Chasing a Slowing Giant
Still, while celebrating Poland’s achievements, it’s important to recognize the challenges that put this “catching up” in a different light. First, one cannot ignore the fact that Japan has been in a prolonged economic slump since the 1990s. When Wałęsa made his “second Japan” comment, Japan was growing at an average of 4–5% annually, and its corporations were snapping up iconic American firms. After 1990, however, growth slowed to just over 1%.
Following the bursting of Japan’s asset bubble, the country entered a period of economic stagnation. This was later compounded by a demographic crisis that now looms large. Japan’s public debt has soared to an astronomical 250% of GDP, severely limiting its capacity for renewed growth.
In this light, Poland’s catch-up story resembles more the overtaking of a sluggish, aging billionaire than a sprint to match a vibrant and dynamic competitor. Japan faces serious population decline, which it is only now beginning to counter with increased labor immigration. But fundamentally, it remains the first nation in the world to confront the painful realities of a shrinking workforce.

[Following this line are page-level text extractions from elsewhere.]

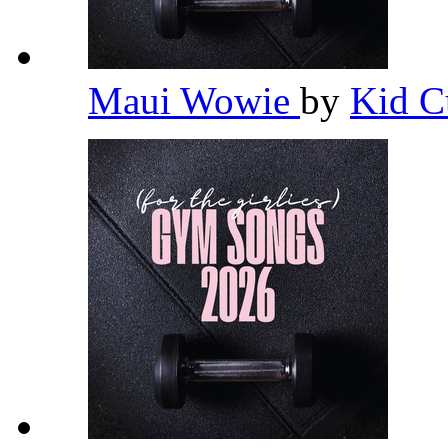
Maui Wowie
by
Kid C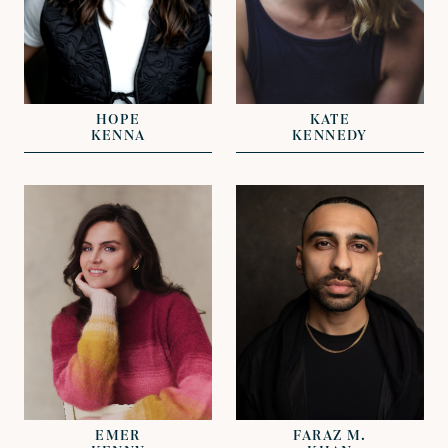
REPRESENTED BY
REPRESENTED BY
RACHAEL
GREG HERST
SWANSTON
HOPE
KATE
KENNA
KENNEDY
VIEW
VIEW
REPRESENTED BY
RACHAEL
REPRESENTED BY
SWANSTON
DAVID LAZENBY
EMER
FARAZ M.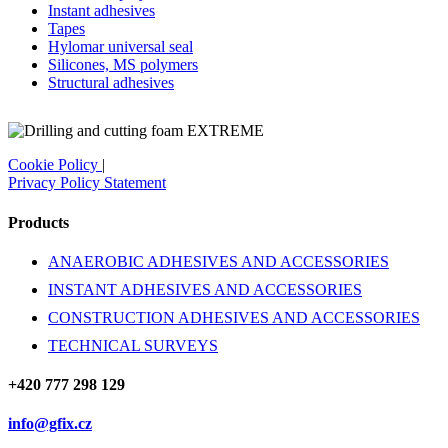
Instant adhesives
Tapes
Hylomar universal seal
Silicones, MS polymers
Structural adhesives
Cookie Policy
|
Privacy Policy Statement
Products
ANAEROBIC ADHESIVES AND ACCESSORIES
INSTANT ADHESIVES AND ACCESSORIES
CONSTRUCTION ADHESIVES AND ACCESSORIES
TECHNICAL SURVEYS
+420 777 298 129
info@gfix.cz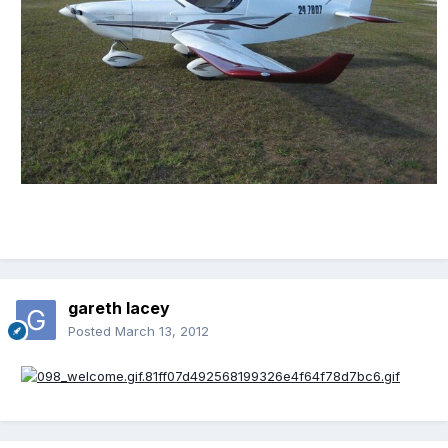
gareth lacey
Posted
March 13, 2012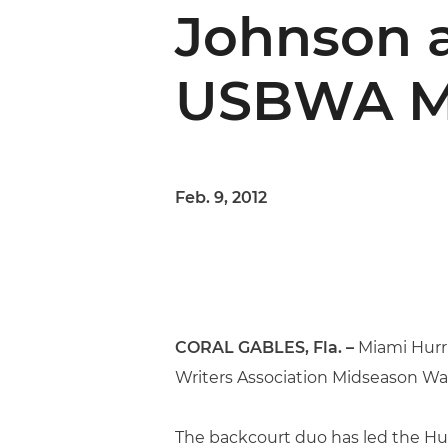
Johnson 
USBWA Mi
Feb. 9, 2012
CORAL GABLES, Fla. –
Miami Hurr
Writers Association Midseason Wat
The backcourt duo has led the Hu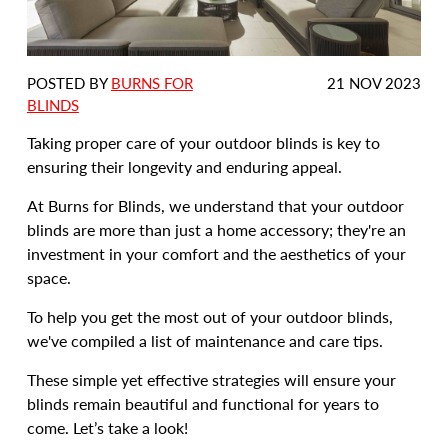
DATE
POSTED BY
BURNS FOR
21 NOV 2023
POSTED:
BLINDS
Taking proper care of your outdoor blinds is key to
ensuring their longevity and enduring appeal.
At Burns for Blinds, we understand that your outdoor
blinds are more than just a home accessory; they're an
investment in your comfort and the aesthetics of your
space.
To help you get the most out of your outdoor blinds,
we've compiled a list of maintenance and care tips.
These simple yet effective strategies will ensure your
blinds remain beautiful and functional for years to
come. Let’s take a look!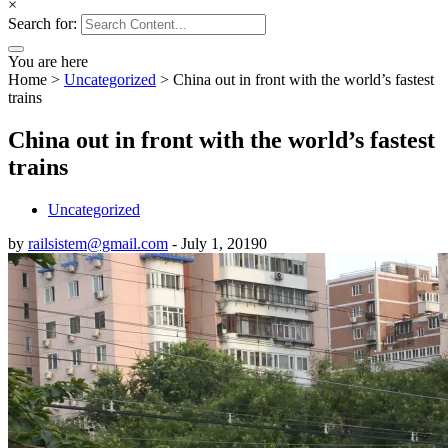
×
Search for:
You are here
Home
>
Uncategorized
>
China out in front with the world’s fastest
trains
China out in front with the world’s fastest
trains
Uncategorized
by
railsistem@gmail.com
-
July 1, 2019
0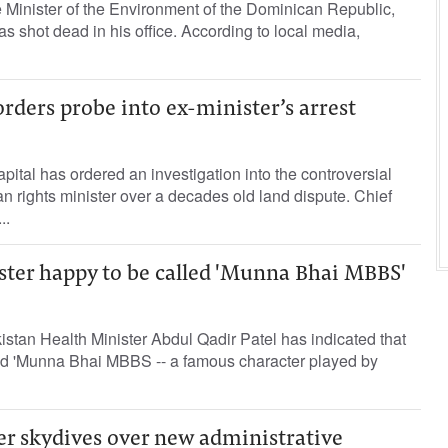
 Minister of the Environment of the Dominican Republic,
 shot dead in his office. According to local media,
orders probe into ex-minister’s arrest
apital has ordered an investigation into the controversial
an rights minister over a decades old land dispute. Chief
..
ster happy to be called 'Munna Bhai MBBS'
stan Health Minister Abdul Qadir Patel has indicated that
led 'Munna Bhai MBBS -- a famous character played by
er skydives over new administrative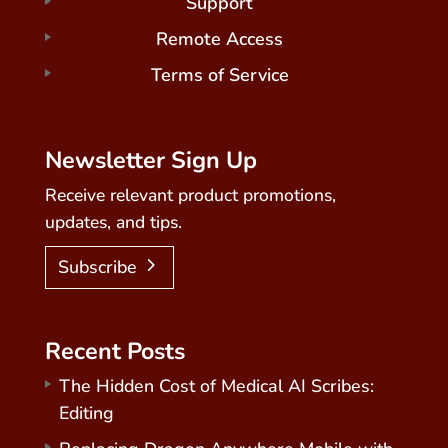
Support
Remote Access
Terms of Service
Newsletter Sign Up
Receive relevant product promotions,
updates, and tips.
Subscribe
Recent Posts
The Hidden Cost of Medical AI Scribes:
Editing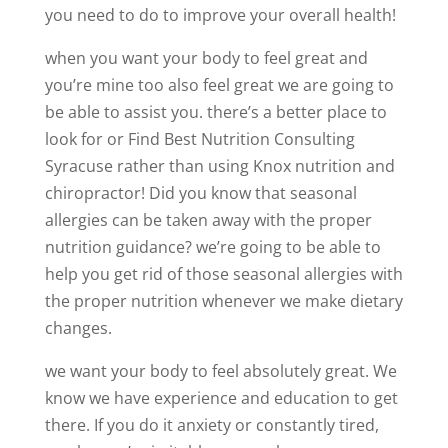
you need to do to improve your overall health!
when you want your body to feel great and
you’re mine too also feel great we are going to
be able to assist you. there’s a better place to
look for or Find Best Nutrition Consulting
Syracuse rather than using Knox nutrition and
chiropractor! Did you know that seasonal
allergies can be taken away with the proper
nutrition guidance? we’re going to be able to
help you get rid of those seasonal allergies with
the proper nutrition whenever we make dietary
changes.
we want your body to feel absolutely great. We
know we have experience and education to get
there. If you do it anxiety or constantly tired,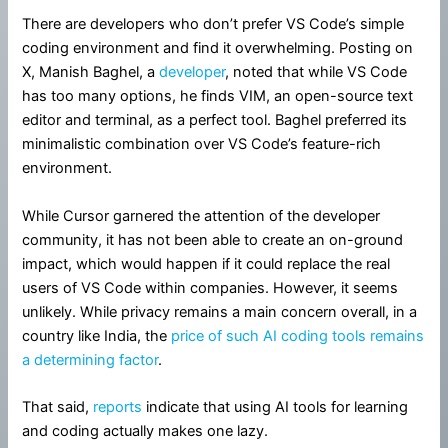
There are developers who don’t prefer VS Code’s simple
coding environment and find it overwhelming. Posting on
X, Manish Baghel, a
developer
, noted that while VS Code
has too many options, he finds VIM, an open-source text
editor and terminal, as a perfect tool. Baghel preferred its
minimalistic combination over VS Code’s feature-rich
environment.
While Cursor garnered the attention of the developer
community, it has not been able to create an on-ground
impact, which would happen if it could replace the real
users of VS Code within companies. However, it seems
unlikely. While privacy remains a main concern overall, in a
country like India, the
price of such AI coding tools remains
a determining factor
.
That said,
reports
indicate that using AI tools for learning
and coding actually makes one lazy.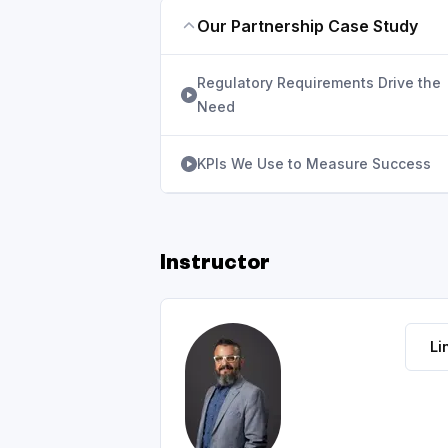
Our Partnership Case Study
Regulatory Requirements Drive the
Need
KPIs We Use to Measure Success
Instructor
Li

Still, Japan possesses something Poland has not only failed to develop over the past 45 years but also lacks the infrastructure to pursue: globally recognized brands. Japan is home to dozens of world-class corporations—automotive, electronics, chemical, pharmaceutical, banking, and finance—that are industry leaders on a global scale. These grew out of the old zaibatsu model and continue to drive Japan’s international standing. If Poland had even a single homegrown company on the scale of Toyota, Sony, or Nintendo, it would be hailed as a national treasure. Instead, Poland’s market is dominated by foreign multinationals and state-owned enterprises—often weighed down by political appointments and stuck in mediocrity.
The Middle-Income Trap
Unfortunately, the chances of Poland producing its own global business leaders remain slim. The country’s economic and political system has long favored foreign investment over the development of domestic capital. Even more concerning is the falling rate of domestic investment. While Japan has consistently devoted around 25% of its GDP to investment, Poland’s investment level has recently dropped to as low as 18%.

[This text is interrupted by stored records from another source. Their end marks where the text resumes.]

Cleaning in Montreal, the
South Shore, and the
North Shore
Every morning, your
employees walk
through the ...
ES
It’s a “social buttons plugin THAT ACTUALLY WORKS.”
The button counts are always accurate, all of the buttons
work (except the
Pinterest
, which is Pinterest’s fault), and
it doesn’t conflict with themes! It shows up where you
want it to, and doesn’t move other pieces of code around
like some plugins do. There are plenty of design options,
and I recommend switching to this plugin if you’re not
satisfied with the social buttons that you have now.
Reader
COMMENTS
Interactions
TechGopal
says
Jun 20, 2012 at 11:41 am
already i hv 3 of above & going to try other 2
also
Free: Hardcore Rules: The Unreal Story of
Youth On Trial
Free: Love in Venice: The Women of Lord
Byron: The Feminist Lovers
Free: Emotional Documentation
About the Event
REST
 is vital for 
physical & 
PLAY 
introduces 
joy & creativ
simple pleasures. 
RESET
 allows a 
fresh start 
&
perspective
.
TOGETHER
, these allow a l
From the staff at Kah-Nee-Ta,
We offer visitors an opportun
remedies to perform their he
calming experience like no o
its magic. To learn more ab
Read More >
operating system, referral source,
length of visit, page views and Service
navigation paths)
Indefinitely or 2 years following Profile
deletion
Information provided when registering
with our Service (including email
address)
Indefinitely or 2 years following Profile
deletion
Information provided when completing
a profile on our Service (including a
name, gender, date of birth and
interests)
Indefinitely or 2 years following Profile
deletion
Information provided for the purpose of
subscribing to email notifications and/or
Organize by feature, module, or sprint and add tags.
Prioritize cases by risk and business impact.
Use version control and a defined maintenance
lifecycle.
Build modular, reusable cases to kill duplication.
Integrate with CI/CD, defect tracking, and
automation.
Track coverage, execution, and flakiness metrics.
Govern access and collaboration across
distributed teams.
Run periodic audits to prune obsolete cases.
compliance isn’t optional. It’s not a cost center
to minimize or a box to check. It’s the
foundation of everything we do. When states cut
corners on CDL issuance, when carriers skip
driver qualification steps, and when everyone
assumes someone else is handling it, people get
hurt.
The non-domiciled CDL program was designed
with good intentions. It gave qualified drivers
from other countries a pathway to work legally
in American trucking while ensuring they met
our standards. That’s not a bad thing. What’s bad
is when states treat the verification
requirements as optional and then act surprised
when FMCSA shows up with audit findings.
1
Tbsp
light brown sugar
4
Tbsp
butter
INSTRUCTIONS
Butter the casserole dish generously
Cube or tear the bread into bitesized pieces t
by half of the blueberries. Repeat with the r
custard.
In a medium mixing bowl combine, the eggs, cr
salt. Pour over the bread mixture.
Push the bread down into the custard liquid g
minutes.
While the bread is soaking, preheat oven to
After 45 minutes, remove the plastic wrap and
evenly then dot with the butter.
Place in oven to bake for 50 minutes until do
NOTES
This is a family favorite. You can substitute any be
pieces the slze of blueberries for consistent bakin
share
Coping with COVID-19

Despite the rhetoric of success, Poland is likely to face serious challenges in maintaining its current growth trajectory. Demographically, the country has already begun to shrink—just like Japan. The recent wave of peaceful immigration has peaked, and future gains will be harder to achieve. Moreover, new EU climate policies are already leading to layoffs and bankruptcies, stifling industrial growth.

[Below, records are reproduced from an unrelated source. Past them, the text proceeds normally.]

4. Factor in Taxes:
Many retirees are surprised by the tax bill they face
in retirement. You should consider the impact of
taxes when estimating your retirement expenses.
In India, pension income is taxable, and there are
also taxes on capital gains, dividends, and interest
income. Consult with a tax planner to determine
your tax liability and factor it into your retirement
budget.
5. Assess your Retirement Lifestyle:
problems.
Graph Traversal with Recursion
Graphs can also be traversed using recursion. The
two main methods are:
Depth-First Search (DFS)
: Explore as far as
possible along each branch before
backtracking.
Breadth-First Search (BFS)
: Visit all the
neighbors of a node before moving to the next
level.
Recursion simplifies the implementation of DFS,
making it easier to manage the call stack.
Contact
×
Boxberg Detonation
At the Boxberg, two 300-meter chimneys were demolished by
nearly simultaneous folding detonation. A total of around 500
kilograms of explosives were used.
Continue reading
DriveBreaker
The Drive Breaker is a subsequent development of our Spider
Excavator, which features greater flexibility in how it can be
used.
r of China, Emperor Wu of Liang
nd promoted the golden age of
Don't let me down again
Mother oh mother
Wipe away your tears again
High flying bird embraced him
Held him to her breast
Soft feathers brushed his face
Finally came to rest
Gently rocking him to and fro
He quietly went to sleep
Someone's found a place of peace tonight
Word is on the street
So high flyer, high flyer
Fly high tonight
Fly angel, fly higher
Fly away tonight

Perhaps most troubling is the risk of losing national sovereignty as the push for deeper EU integration accelerates. If Poland relinquishes the right to make independent economic decisions—a likely outcome of further federalization—it will lose the ability to develop and protect its own competitive advantages.
In reality, “catching up to Japan” looks more like a mirage than a milestone. Technologically, financially, and politically, Poland and Japan are still in entirely different leagues—and that is unlikely to change anytime soon. GDP per capita (PPP) may reflect dynamic trends, but it is a poor measure of real power or global influence. A far more worthwhile ambition would be for Poland to foster its own world-class industries capable of rivaling Japan’s. In that regard, little has changed since 1980.